— Instruction —
Turn the rows below into a numbered list, skipping any blank lines and leaving out the pictures.

— Source information —
=== Begin Enclosure ===

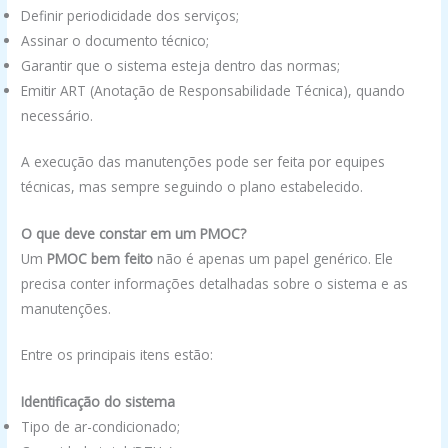
Definir periodicidade dos serviços;
Assinar o documento técnico;
Garantir que o sistema esteja dentro das normas;
Emitir ART (Anotação de Responsabilidade Técnica), quando
necessário.
A execução das manutenções pode ser feita por equipes
técnicas, mas sempre seguindo o plano estabelecido.
O que deve constar em um PMOC?
Um
PMOC bem feito
não é apenas um papel genérico. Ele
precisa conter informações detalhadas sobre o sistema e as
manutenções.
Entre os principais itens estão:
Identificação do sistema
Tipo de ar-condicionado;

=== End Enclosure ===

— Answer —
1. Definir periodicidade dos serviços;
2. Assinar o documento técnico;
3. Garantir que o sistema esteja dentro das normas;
4. Emitir ART (Anotação de Responsabilidade Técnica), quando
5. necessário.
6. A execução das manutenções pode ser feita por equipes
7. técnicas, mas sempre seguindo o plano estabelecido.
8. O que deve constar em um PMOC?
9. Um
10. PMOC bem feito
11. não é apenas um papel genérico. Ele
12. precisa conter informações detalhadas sobre o sistema e as
13. manutenções.
14. Entre os principais itens estão:
15. Identificação do sistema
16. Tipo de ar-condicionado;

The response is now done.